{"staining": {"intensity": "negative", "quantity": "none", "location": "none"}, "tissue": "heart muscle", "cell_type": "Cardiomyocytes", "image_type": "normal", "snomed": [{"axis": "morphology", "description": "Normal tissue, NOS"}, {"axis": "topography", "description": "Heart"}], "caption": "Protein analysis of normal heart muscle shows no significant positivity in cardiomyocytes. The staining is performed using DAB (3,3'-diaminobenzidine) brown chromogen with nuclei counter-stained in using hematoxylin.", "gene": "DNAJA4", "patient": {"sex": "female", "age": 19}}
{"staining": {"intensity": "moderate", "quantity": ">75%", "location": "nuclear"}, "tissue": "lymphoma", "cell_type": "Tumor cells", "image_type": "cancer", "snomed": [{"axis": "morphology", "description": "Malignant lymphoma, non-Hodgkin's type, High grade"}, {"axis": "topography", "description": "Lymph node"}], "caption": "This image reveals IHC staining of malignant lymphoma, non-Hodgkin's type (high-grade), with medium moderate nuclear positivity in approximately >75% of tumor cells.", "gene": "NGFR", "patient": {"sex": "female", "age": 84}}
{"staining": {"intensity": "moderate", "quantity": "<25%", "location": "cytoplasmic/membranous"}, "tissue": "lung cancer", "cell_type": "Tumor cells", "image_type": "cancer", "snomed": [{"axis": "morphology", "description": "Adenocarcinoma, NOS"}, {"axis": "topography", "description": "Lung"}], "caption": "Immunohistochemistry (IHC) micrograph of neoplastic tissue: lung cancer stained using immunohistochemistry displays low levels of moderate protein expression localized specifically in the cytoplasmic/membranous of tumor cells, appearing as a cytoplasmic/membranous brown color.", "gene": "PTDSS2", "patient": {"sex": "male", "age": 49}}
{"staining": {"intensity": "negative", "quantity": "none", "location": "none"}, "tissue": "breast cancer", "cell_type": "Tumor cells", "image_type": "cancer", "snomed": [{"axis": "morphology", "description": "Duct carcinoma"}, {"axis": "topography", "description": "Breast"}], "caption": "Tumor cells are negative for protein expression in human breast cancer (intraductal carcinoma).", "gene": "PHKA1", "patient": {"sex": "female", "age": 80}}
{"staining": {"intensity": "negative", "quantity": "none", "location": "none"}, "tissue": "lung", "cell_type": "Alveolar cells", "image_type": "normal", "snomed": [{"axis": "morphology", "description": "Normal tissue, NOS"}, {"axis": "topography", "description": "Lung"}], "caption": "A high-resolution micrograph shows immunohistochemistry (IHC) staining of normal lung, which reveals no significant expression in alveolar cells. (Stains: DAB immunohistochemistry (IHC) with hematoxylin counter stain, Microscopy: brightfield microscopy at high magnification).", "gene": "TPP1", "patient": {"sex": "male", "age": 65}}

####

- YOUR OBJECTIVE:
Write out again every entry above, exactly as given.

- RESULT OF THE TASK:
{"staining": {"intensity": "negative", "quantity": "none", "location": "none"}, "tissue": "heart muscle", "cell_type": "Cardiomyocytes", "image_type": "normal", "snomed": [{"axis": "morphology", "description": "Normal tissue, NOS"}, {"axis": "topography", "description": "Heart"}], "caption": "Protein analysis of normal heart muscle shows no significant positivity in cardiomyocytes. The staining is performed using DAB (3,3'-diaminobenzidine) brown chromogen with nuclei counter-stained in using hematoxylin.", "gene": "DNAJA4", "patient": {"sex": "female", "age": 19}}
{"staining": {"intensity": "moderate", "quantity": ">75%", "location": "nuclear"}, "tissue": "lymphoma", "cell_type": "Tumor cells", "image_type": "cancer", "snomed": [{"axis": "morphology", "description": "Malignant lymphoma, non-Hodgkin's type, High grade"}, {"axis": "topography", "description": "Lymph node"}], "caption": "This image reveals IHC staining of malignant lymphoma, non-Hodgkin's type (high-grade), with medium moderate nuclear positivity in approximately >75% of tumor cells.", "gene": "NGFR", "patient": {"sex": "female", "age": 84}}
{"staining": {"intensity": "moderate", "quantity": "<25%", "location": "cytoplasmic/membranous"}, "tissue": "lung cancer", "cell_type": "Tumor cells", "image_type": "cancer", "snomed": [{"axis": "morphology", "description": "Adenocarcinoma, NOS"}, {"axis": "topography", "description": "Lung"}], "caption": "Immunohistochemistry (IHC) micrograph of neoplastic tissue: lung cancer stained using immunohistochemistry displays low levels of moderate protein expression localized specifically in the cytoplasmic/membranous of tumor cells, appearing as a cytoplasmic/membranous brown color.", "gene": "PTDSS2", "patient": {"sex": "male", "age": 49}}
{"staining": {"intensity": "negative", "quantity": "none", "location": "none"}, "tissue": "breast cancer", "cell_type": "Tumor cells", "image_type": "cancer", "snomed": [{"axis": "morphology", "description": "Duct carcinoma"}, {"axis": "topography", "description": "Breast"}], "caption": "Tumor cells are negative for protein expression in human breast cancer (intraductal carcinoma).", "gene": "PHKA1", "patient": {"sex": "female", "age": 80}}
{"staining": {"intensity": "negative", "quantity": "none", "location": "none"}, "tissue": "lung", "cell_type": "Alveolar cells", "image_type": "normal", "snomed": [{"axis": "morphology", "description": "Normal tissue, NOS"}, {"axis": "topography", "description": "Lung"}], "caption": "A high-resolution micrograph shows immunohistochemistry (IHC) staining of normal lung, which reveals no significant expression in alveolar cells. (Stains: DAB immunohistochemistry (IHC) with hematoxylin counter stain, Microscopy: brightfield microscopy at high magnification).", "gene": "TPP1", "patient": {"sex": "male", "age": 65}}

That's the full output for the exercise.